* _Source data_:
• • • • •

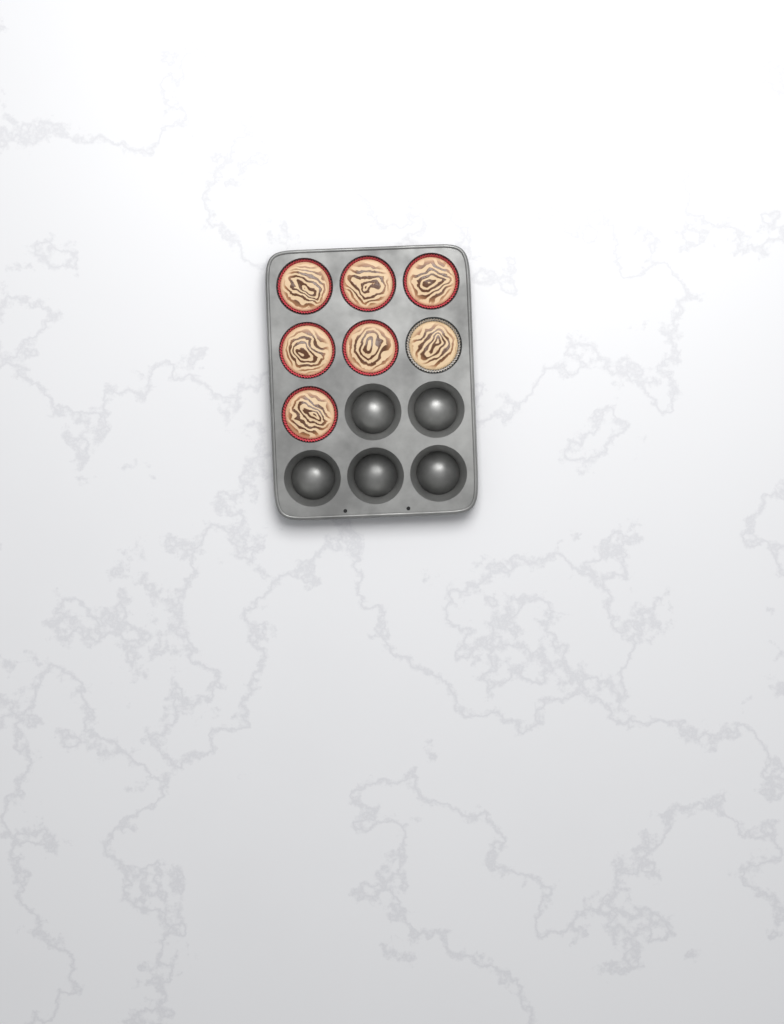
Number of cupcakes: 7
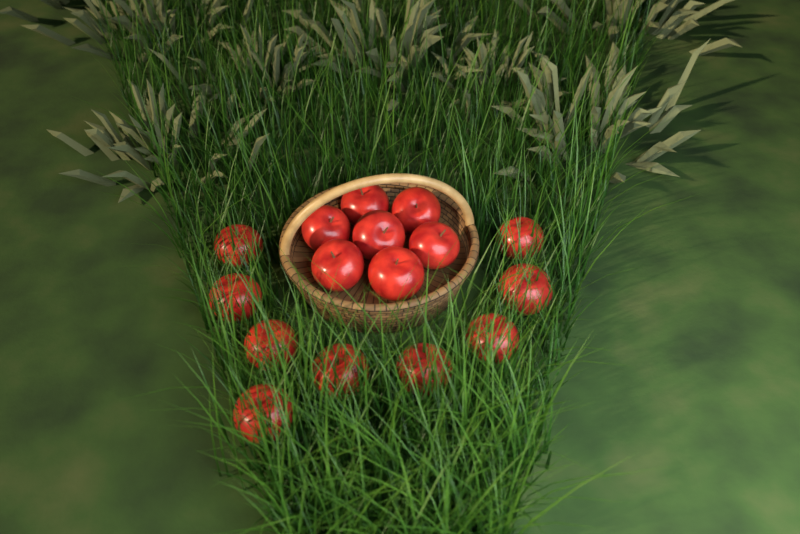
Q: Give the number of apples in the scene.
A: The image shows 16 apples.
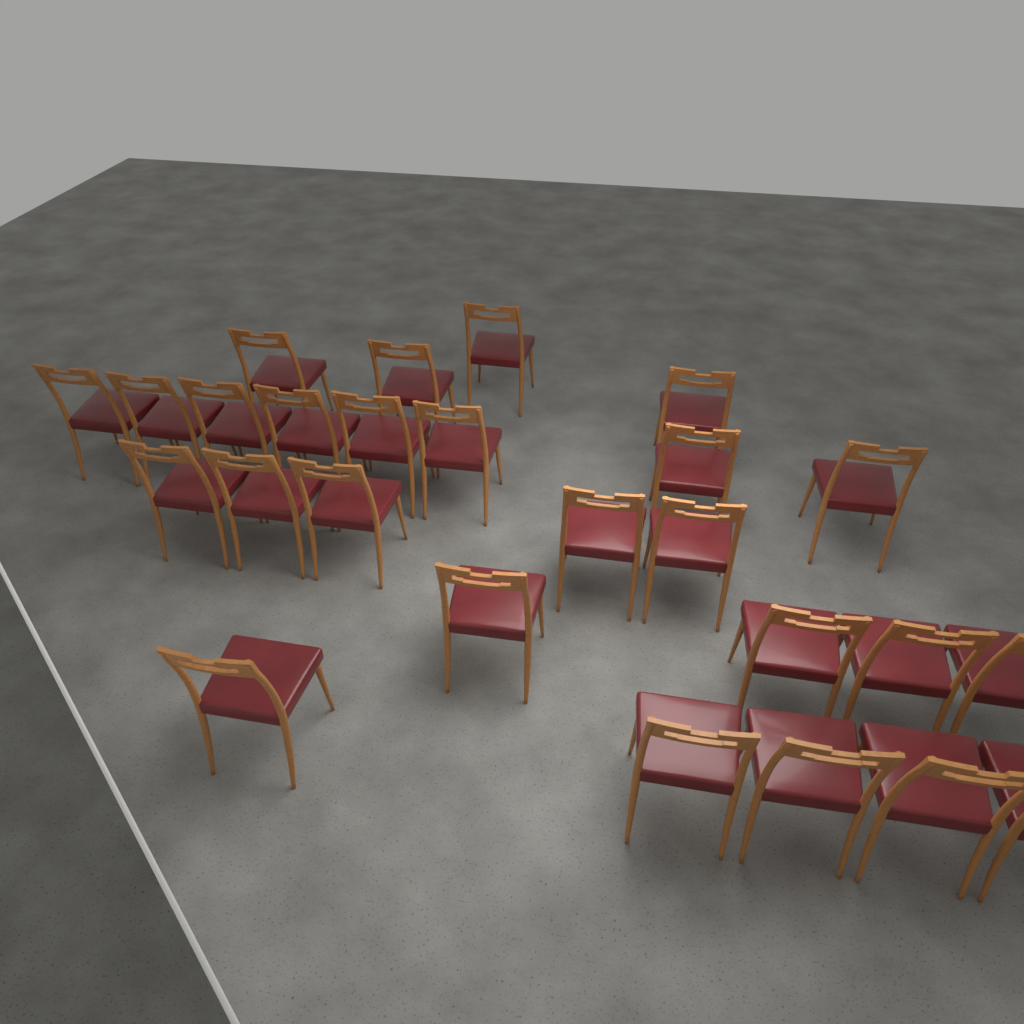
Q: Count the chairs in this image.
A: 26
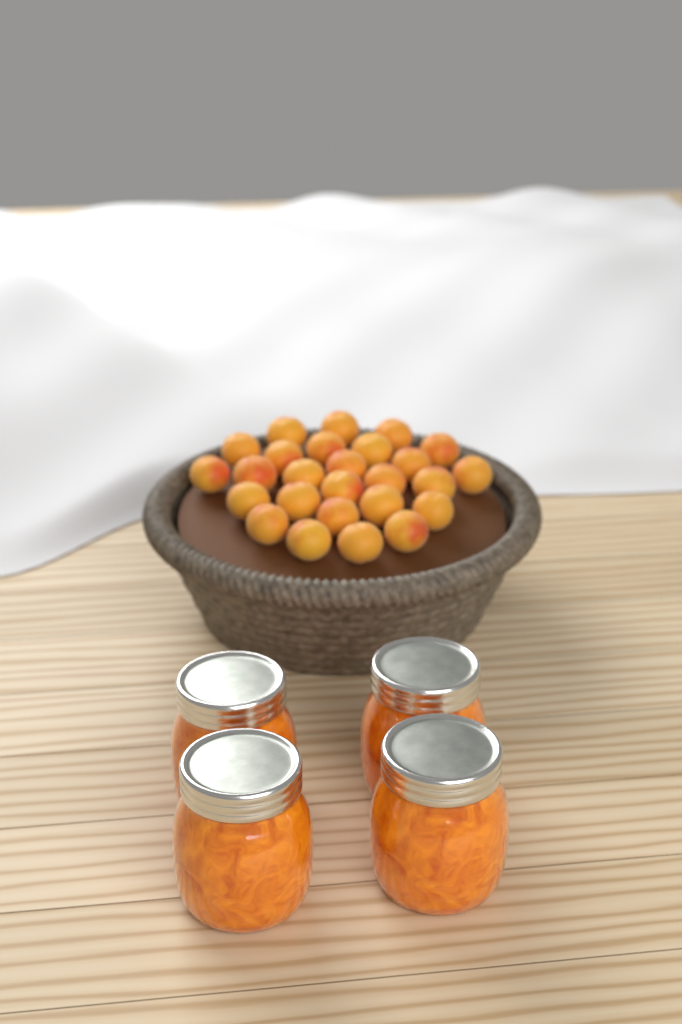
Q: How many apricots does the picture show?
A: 26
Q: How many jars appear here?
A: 4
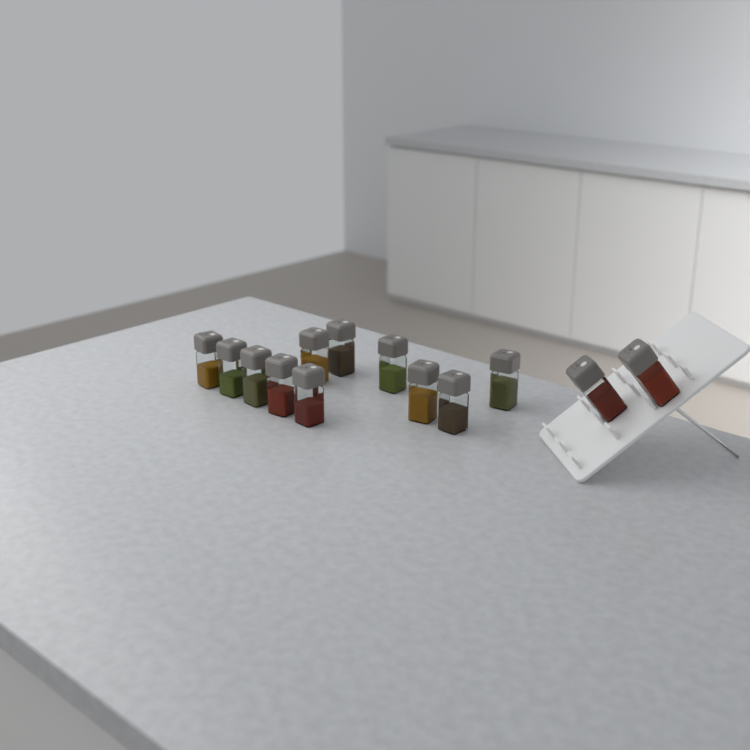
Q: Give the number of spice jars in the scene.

• • • • •

Transcribe the text of every entry above verbatim, leaving out the pictures.

Number of cupcakes: 7
Q: Give the number of apples in the scene.
A: The image shows 16 apples.
Q: Count the chairs in this image.
A: 26
Q: How many apricots does the picture show?
A: 26
Q: How many jars appear here?
A: 4
Q: Give the number of spice jars in the scene.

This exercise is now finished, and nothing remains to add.